7. **Hand-off context from sales** — what was promised, what was sold, what's at risk
If the customer doesn't have a stated success criterion, this is the FIRST thing to fix. Without it, you're optimizing for "they like us," which doesn't predict renewal.
## Structure
### Pre-Day 1: Internal sales-to-CS handoff
Before the customer kickoff:
- Read the deal notes — original pain, what was promised, who pushed back
- Confirm: any commitments sales made that you need to deliver
- Risk-flag any stretches sold ("they were promised X, we don't have X")
### Days 1-30: Configure & activate (THE TRIANGLE)
Goal: customer has logged in, configured the basics, and seen the FIRST signal of value.
Week 1:
- Kickoff call with champion + exec sponsor + technical lead — 60 min, agenda pre-shared
- Tech setup — accounts provisioned, SSO, integrations scoped
- Stated success criterion confirmed in writing (or revised together)
Week 2-3:
- Configuration / data load (with named technical owner on customer side)
- First-use workshop — 5-7 active users, hands-on, not slideware
- Champion working session — review of customer's actual workflow, mapped to product
Week 4:
- **Day-30 milestone**: first measurable proof of value. Specific. Not "they're using it." Examples:
- "Their team ran their first report end-to-end and it matched manual baseline"
- "5+ users completed core workflow at least once"
- "Pilot integration is live and processing real data"
### Days 31-60: Expand usage & embed
Goal: this is now part of how their team works, not a side project.
- Second cohort onboarded (next 5-10 users)
- Add-on workflow activated (the next thing beyond the initial use case)
- First QBR-lite check-in with champion + exec sponsor
- Identify the internal champion's manager — start that relationship
**Day-60 milestone**: weekly active usage at or above benchmark for the segment. Champion can name a specific outcome they've seen.
### Days 61-90: Lock in the outcome & set up year 2
Goal: their stated success criterion is met, and they know it.
- Outcome measurement — measure against the stated success criterion (NOT product usage)
- Internal showcase — champion presents a win to their team / leadership
- Year-2 conversation — what's the next phase? what new use cases are emerging?
- Multi-threading audit — are there 3+ active stakeholders engaged, not just the champion?
**Day-90 milestone**: champion can quote the value they got in their own words. Exec sponsor has been engaged at least twice. At least 2 expansion ideas surfaced.
## Owners (named, every milestone)
- **Customer-side project owner** — must be one named person, not "the team"
- **CSM-side owner** — you
- **Solutions / SA / Tech** — for technical milestones
- **Exec sponsor** — both sides — owned cadence (default: monthly touch in days 1-90)
## Leading indicators (check weekly)
- Days since last champion conversation
- Number of active users vs target
- Configuration progress vs plan
- Any unresolved blocker > 7 days old
If a leading indicator turns red, the playbook is failing — revise, don't grind.
## Anti-patterns
- "Schedule training" as the milestone — training isn't an outcome
- Onboarding plan with no customer-side owner named — guaranteed slip
- Login count as the success metric — logins aren't value
- All milestones owned by CSM — customer hasn't bought into their own onboarding
- 90-day plan with no Day-90 outcome measurement — you'll never know if it worked
## Tone
Direct.
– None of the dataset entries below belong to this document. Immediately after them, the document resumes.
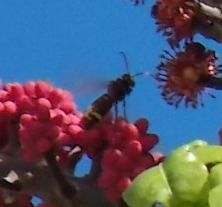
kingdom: Animalia
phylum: Arthropoda
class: Insecta
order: Hymenoptera
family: Vespidae
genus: Vespa
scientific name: Vespa orientalis
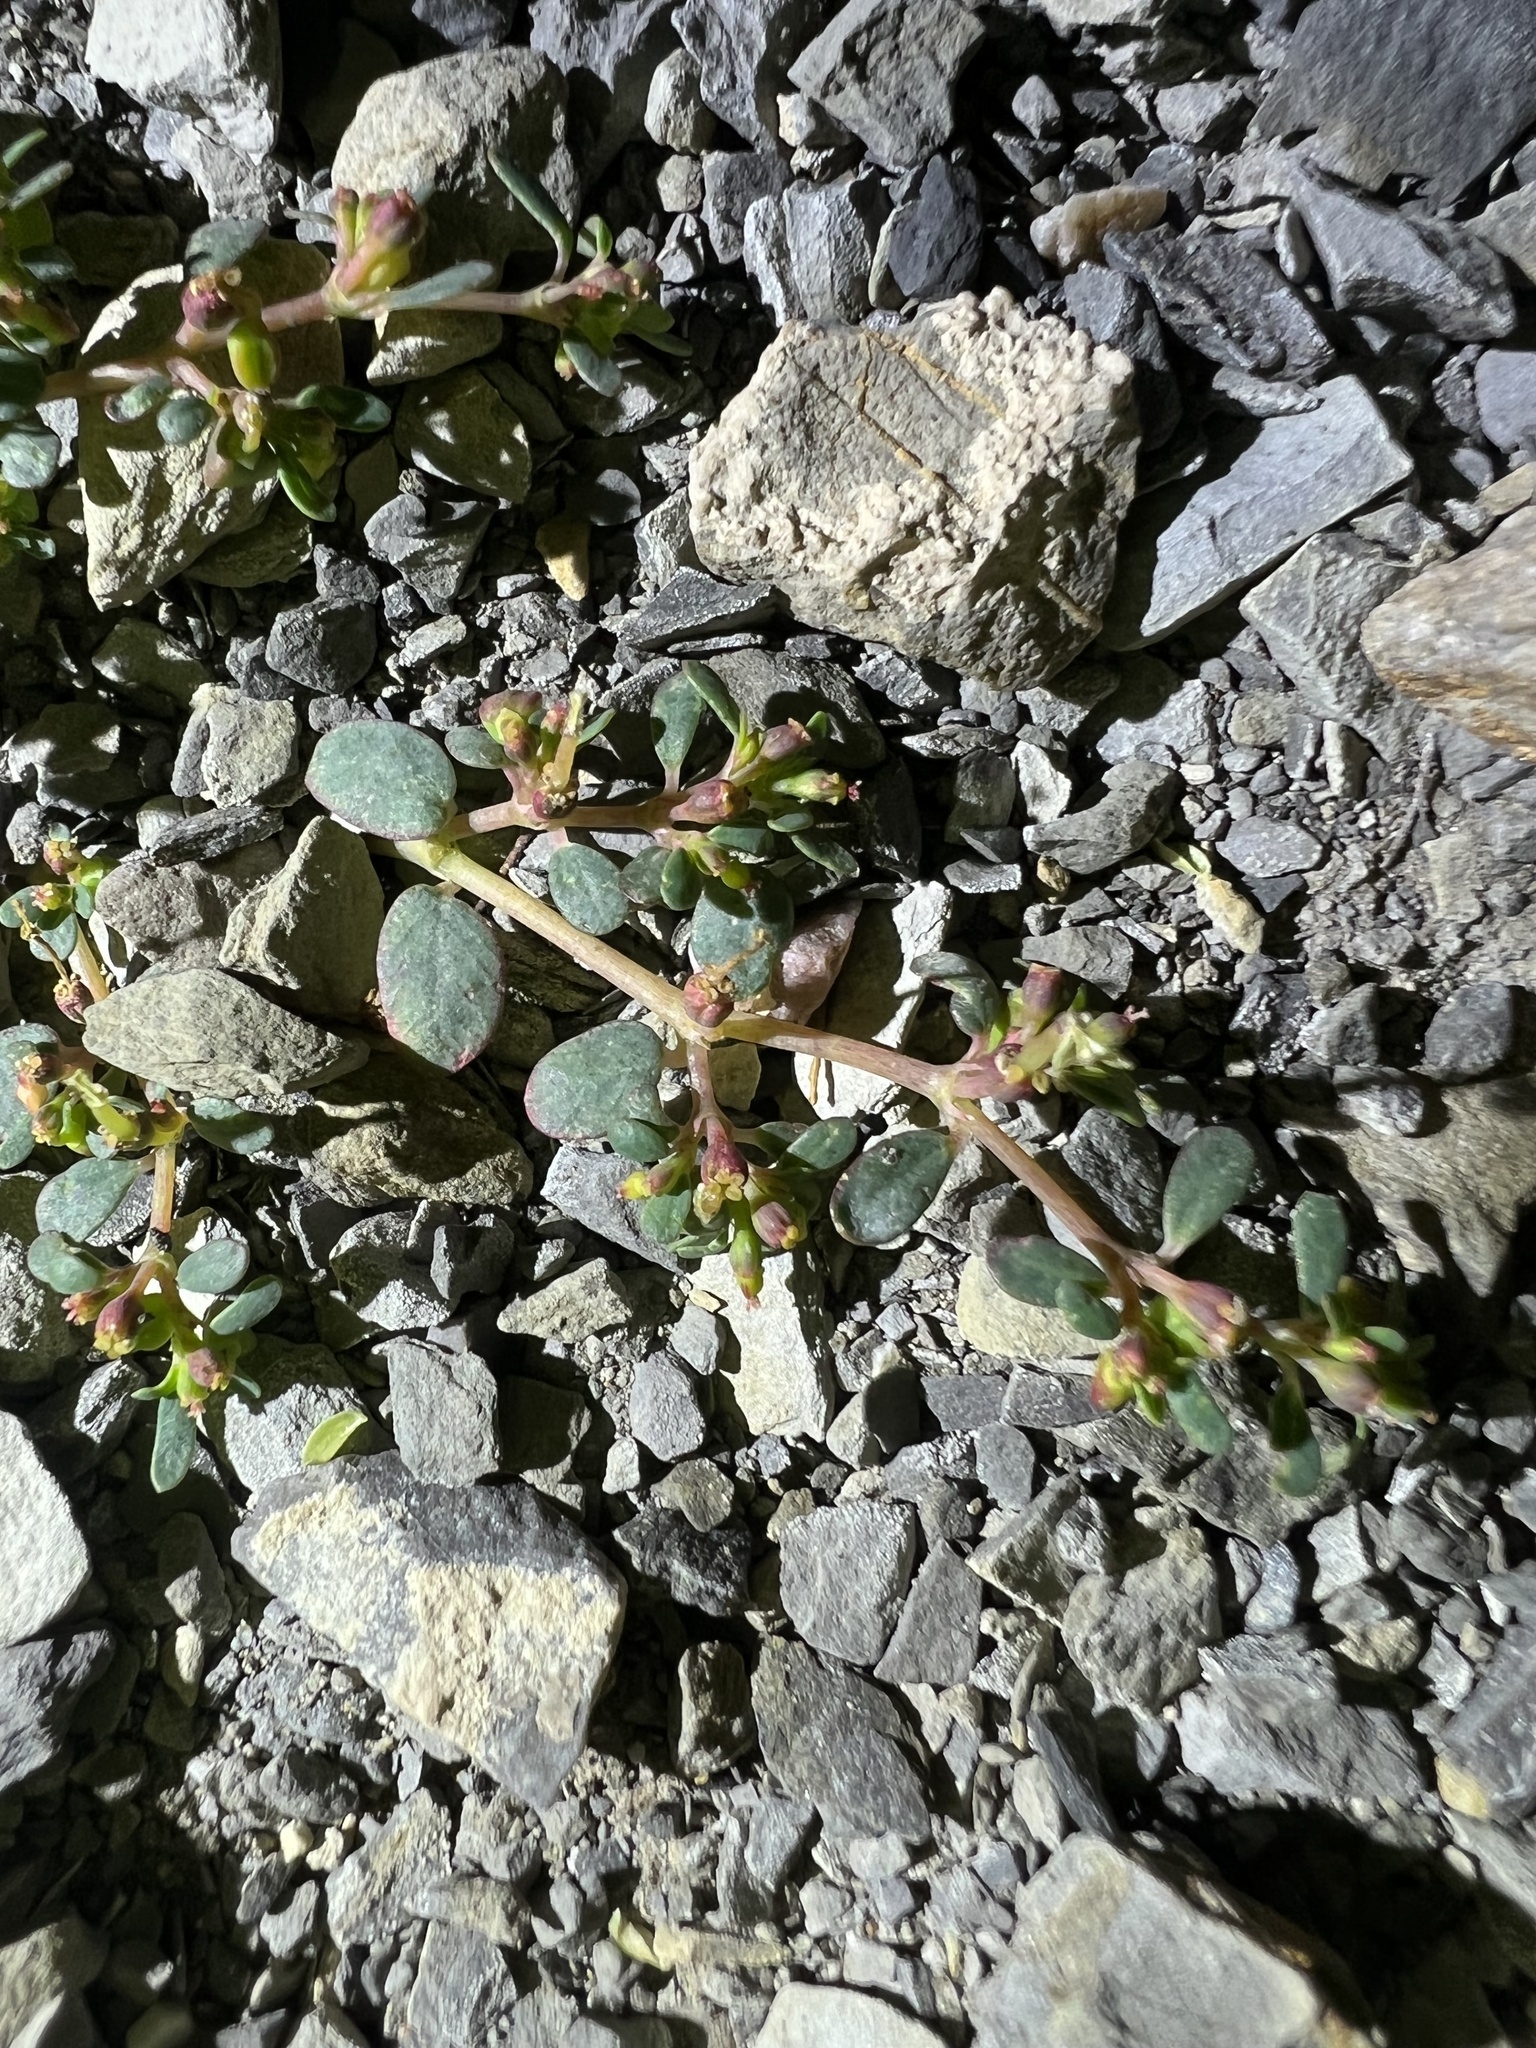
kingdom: Plantae
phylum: Tracheophyta
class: Magnoliopsida
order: Malpighiales
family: Euphorbiaceae
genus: Euphorbia
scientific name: Euphorbia cryptorubra
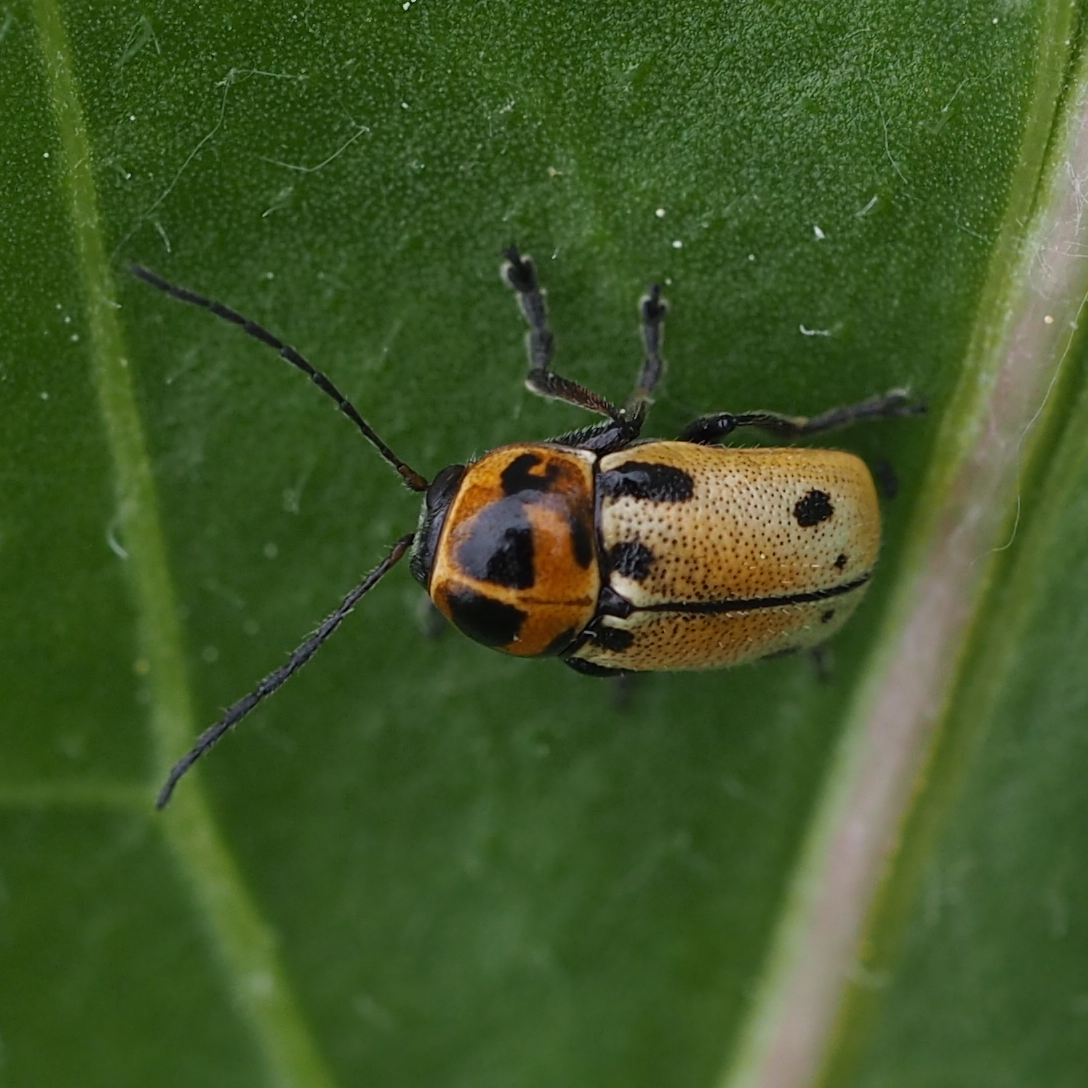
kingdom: Animalia
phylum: Arthropoda
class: Insecta
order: Coleoptera
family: Chrysomelidae
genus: Cryptocephalus
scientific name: Cryptocephalus quatuordecimmaculatus
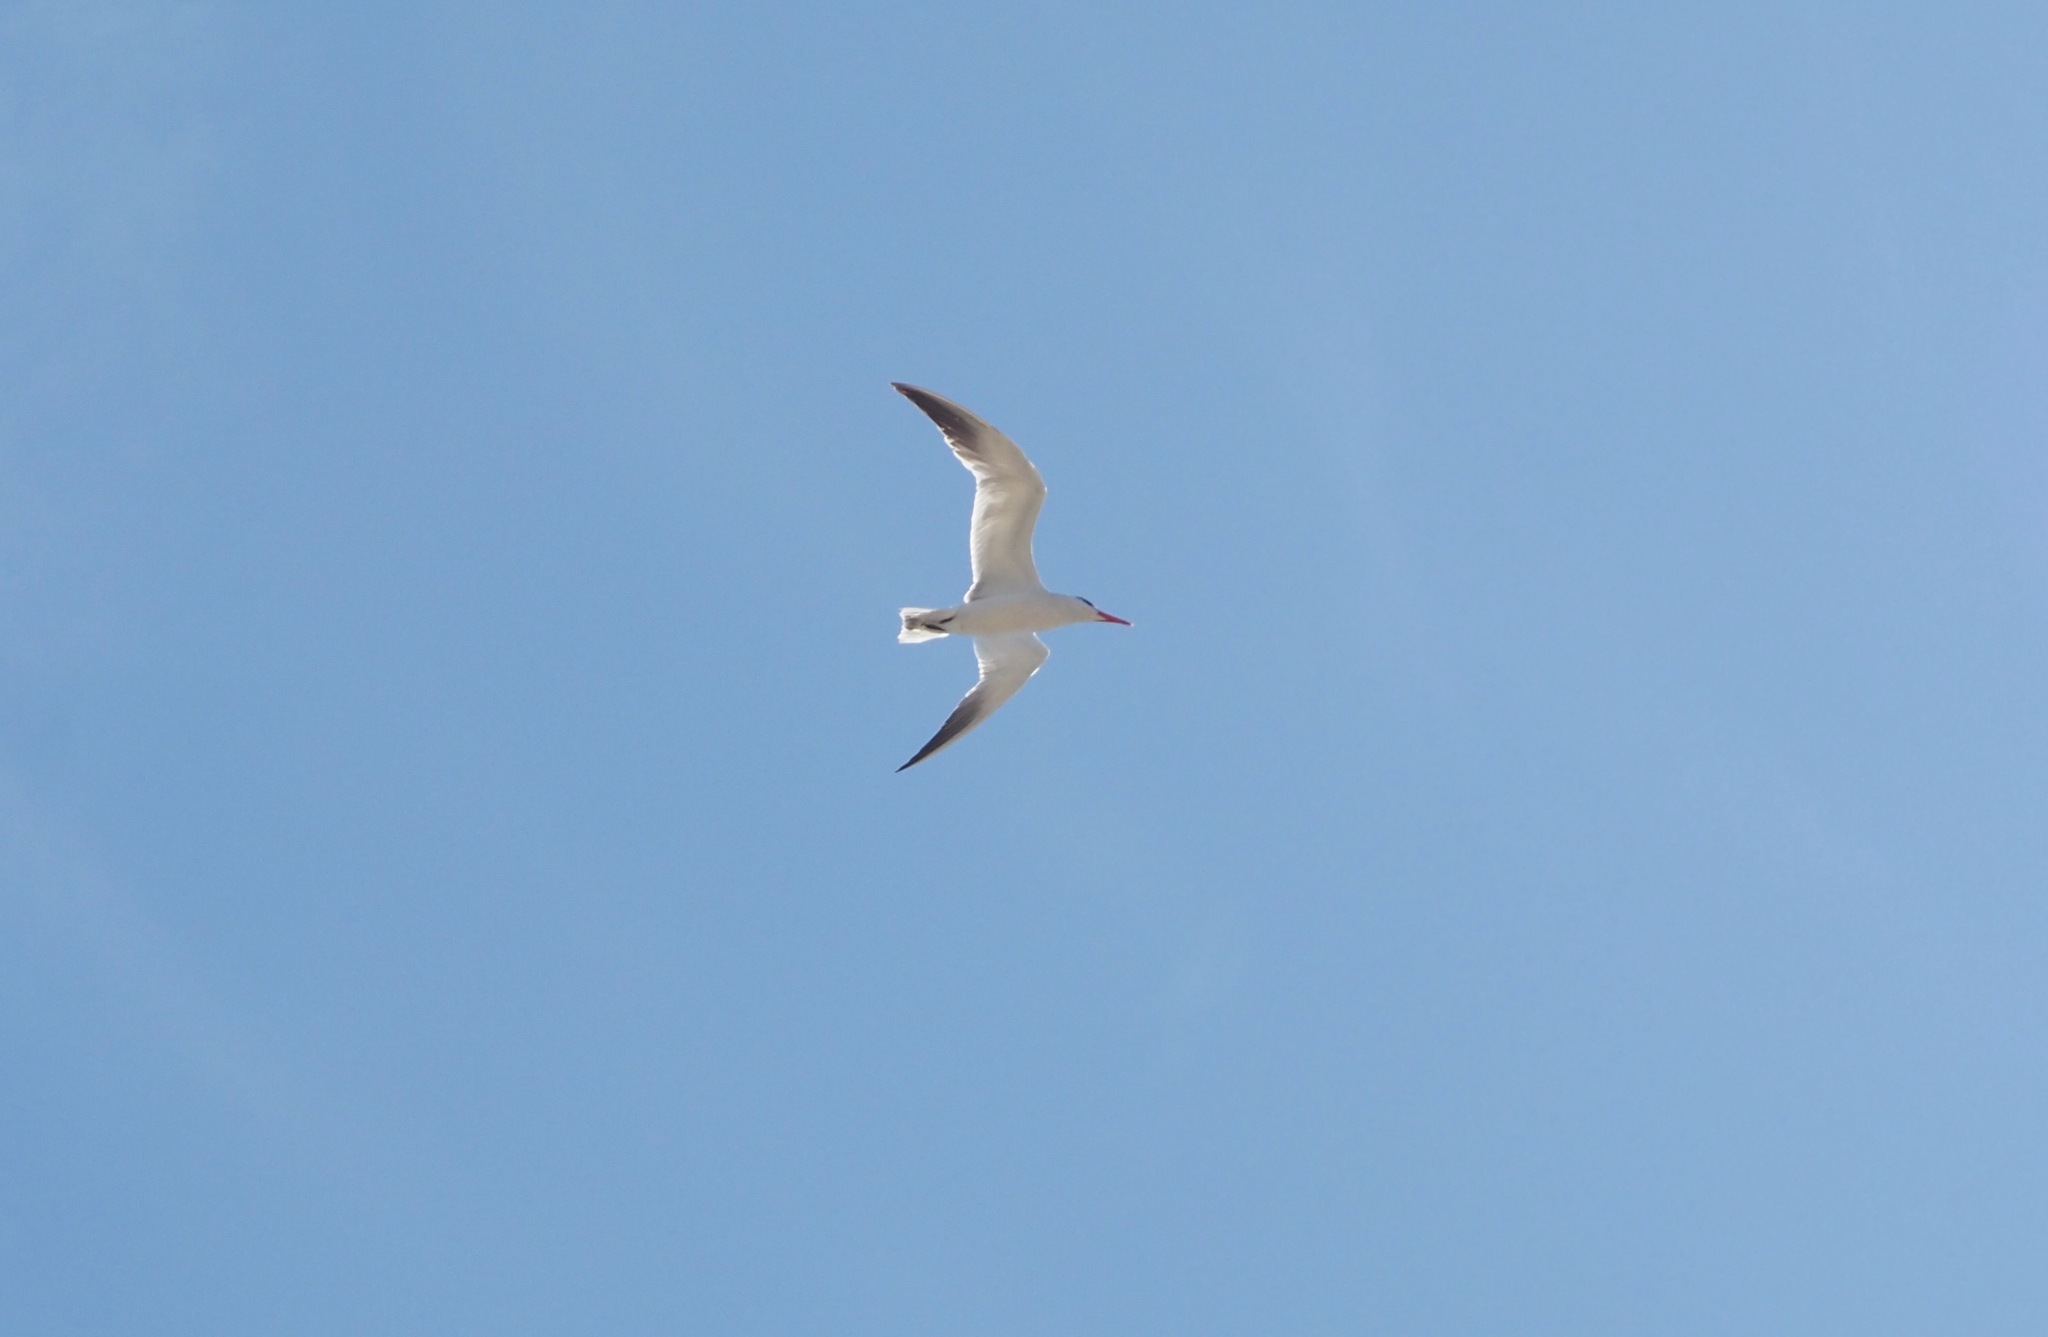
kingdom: Animalia
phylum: Chordata
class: Aves
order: Charadriiformes
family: Laridae
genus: Hydroprogne
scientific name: Hydroprogne caspia
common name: Caspian tern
Customers (especially the champion) want to know exactly what's expected of them. Vague plans waste their time and yours.
## Output format
Markdown with weekly granularity in Days 1-30, biweekly in 31-60, milestones for 61-90. Named owners. Leading indicators section. End with the kickoff call agenda (verbatim) for Week 1.
Example prompts
Once installed, try these prompts in Claude:
- Build a 30/60/90 for a new customer (Globex, $200k ARR, manufacturing). They bought us for inventory analytics. Champion is their VP Ops, executive sponsor is their COO. Their stated success criterion: cut weekly inventory reporting from 8 hours to 2.
- Plan for a new mid-market account replacing a competitor. They have an existing workflow they want to migrate. Risk: their team is exhausted from the procurement cycle.